Capitec CEO sells shares worth R11 million
Capitec CEO Gerrie Fourie sold over 6,000 of the company’s ordinary shares on 3 November.
The company announced in a SENS announcement on Monday, 6 November, that Fourie had completed an on-market disposal of 6,439 Capitec shares.
The highest price for the shares was R1,784.57, while the lowest price was R1,780.64. At the time of writing, Capitec’s share price is R1,871.45.
This brought the total value of the transaction to R11.47 million. The company did not provide a reason for Fourie’s transaction.
This comes after Capitec reported successful first-half earnings for the six months through August 2023.
The company’s operating profit before tax increased by 6% to R5.89 billion from R5.55 billion in the comparative period last year.
Headline earnings per share increased by 9% to 4,072 cents from 3,738 cents. Earnings per share increased by 9% to 4,068 cents from 3,739 cents.
Interim ordinary dividends increased by 9% to 1,530 cents per share from 1,400 cents per share.
The company’s net asset value (total equity) increased by 13% to R39.35 billion from R34.81 billion.
These positive results followed concerns over bad debt that could hurt the company’s performance.
Earlier this year, the bank said that the economic climate in South Africa had been characterised by high interest rates and inflation above the government’s target.
“This led to consumers being under financial pressure, which impacted the retail bank loans and advances and resulted in a higher credit impairment charge and credit loss ratio,” the company said in a trading update.
During H1 2023, the company tightened its credit granting criteria to address the risks to the loan book amidst the challenging economic environment.
Changes to the granting criteria during the reporting period included discontinuing short-term access facilities and cutbacks on clients who increased their instalments to income ratio by more than 30% during the past six months.
These changes appear to have borne fruit, as the impact of the adjustments to granting criteria was to decrease loans and limit sales by 32%.
“We can adjust the term to maturity of our retail loan book more quickly than mortgage or commercial lenders because of the comparatively shorter term of our loan book,” the company explained in its results today.
As a result, retail loan sales and disbursements decreased by 9% to R24.2 billion (H1 2022: R26.5 billion).
The tightening of access facility criteria resulted in a significant decrease in the new access facility limits granted to R3.8 billion (H1 2022: R10.5 billion).

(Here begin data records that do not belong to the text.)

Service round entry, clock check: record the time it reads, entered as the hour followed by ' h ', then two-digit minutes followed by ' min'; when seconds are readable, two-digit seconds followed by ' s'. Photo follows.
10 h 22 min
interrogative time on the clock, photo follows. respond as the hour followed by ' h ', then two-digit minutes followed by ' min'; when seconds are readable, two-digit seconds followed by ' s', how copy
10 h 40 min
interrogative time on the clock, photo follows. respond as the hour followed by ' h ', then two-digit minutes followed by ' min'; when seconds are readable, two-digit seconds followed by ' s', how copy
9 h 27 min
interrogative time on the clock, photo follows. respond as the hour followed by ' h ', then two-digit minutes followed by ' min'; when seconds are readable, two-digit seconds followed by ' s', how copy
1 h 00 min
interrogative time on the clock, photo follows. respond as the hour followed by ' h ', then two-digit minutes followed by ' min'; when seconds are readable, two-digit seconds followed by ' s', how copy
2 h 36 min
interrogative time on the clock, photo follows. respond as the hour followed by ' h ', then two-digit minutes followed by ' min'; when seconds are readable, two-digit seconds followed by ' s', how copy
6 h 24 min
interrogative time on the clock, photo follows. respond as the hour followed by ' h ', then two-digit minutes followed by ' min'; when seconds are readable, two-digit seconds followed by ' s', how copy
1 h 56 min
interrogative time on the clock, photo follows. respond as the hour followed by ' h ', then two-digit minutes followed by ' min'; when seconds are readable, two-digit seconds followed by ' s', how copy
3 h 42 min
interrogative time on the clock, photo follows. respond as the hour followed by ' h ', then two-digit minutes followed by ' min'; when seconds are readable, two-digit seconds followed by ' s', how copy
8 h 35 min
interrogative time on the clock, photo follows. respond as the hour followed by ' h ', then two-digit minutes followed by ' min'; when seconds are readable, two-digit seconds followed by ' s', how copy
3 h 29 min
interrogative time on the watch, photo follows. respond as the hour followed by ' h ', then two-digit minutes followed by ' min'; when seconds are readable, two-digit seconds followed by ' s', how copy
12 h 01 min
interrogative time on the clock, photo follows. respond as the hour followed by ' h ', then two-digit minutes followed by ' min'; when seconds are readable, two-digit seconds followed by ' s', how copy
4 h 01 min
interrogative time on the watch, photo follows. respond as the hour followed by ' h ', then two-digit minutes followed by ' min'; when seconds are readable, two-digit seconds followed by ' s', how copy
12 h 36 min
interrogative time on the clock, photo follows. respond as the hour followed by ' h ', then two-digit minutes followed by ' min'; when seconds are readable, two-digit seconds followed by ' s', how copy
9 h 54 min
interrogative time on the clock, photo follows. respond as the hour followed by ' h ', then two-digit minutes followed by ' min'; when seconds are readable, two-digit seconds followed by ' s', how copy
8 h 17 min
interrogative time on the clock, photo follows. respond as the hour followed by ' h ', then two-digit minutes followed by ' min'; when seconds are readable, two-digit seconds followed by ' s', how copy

In addition, access facility limits were cut by more than R3.0 billion, and access facility disbursements decreased to R7.3 billion from R9.9 billion.
The lower-risk credit card disbursements grew from R6.3 billion to R8.0 billion. Term loan sales decreased by 14% from R10.4 billion to R8.9 billion.
In an interview with Daily Investor, Fourie said Capitec’s more stringent lending requirements will stay in place until South Africa’s macroeconomic environment allows more flexibility.